How to complete this task: In the answer, each entry below appears exactly as given, and no picture appears at all.

────────────────────────────────────────

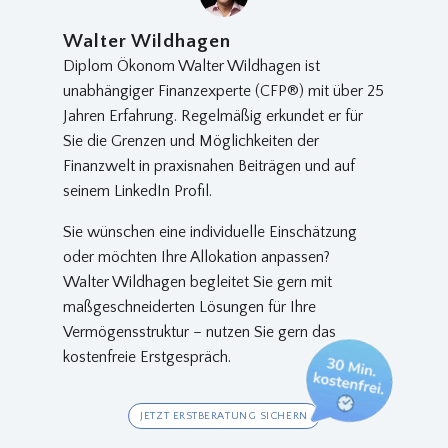
Walter Wildhagen
Diplom Ökonom Walter Wildhagen ist
unabhängiger Finanzexperte (CFP®) mit über 25
Jahren Erfahrung. Regelmäßig erkundet er für
Sie die Grenzen und Möglichkeiten der
Finanzwelt in praxisnahen Beiträgen und auf
seinem LinkedIn Profil.
Sie wünschen eine individuelle Einschätzung
oder möchten Ihre Allokation anpassen?
Walter Wildhagen begleitet Sie gern mit
maßgeschneiderten Lösungen für Ihre
Vermögensstruktur – nutzen Sie gern das
kostenfreie Erstgespräch.
JETZT ERSTBERATUNG SICHERN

────────────────────────────────────────

Reply to the exercise:
Walter Wildhagen
Diplom Ökonom Walter Wildhagen ist
unabhängiger Finanzexperte (CFP®) mit über 25
Jahren Erfahrung. Regelmäßig erkundet er für
Sie die Grenzen und Möglichkeiten der
Finanzwelt in praxisnahen Beiträgen und auf
seinem LinkedIn Profil.
Sie wünschen eine individuelle Einschätzung
oder möchten Ihre Allokation anpassen?
Walter Wildhagen begleitet Sie gern mit
maßgeschneiderten Lösungen für Ihre
Vermögensstruktur – nutzen Sie gern das
kostenfreie Erstgespräch.
JETZT ERSTBERATUNG SICHERN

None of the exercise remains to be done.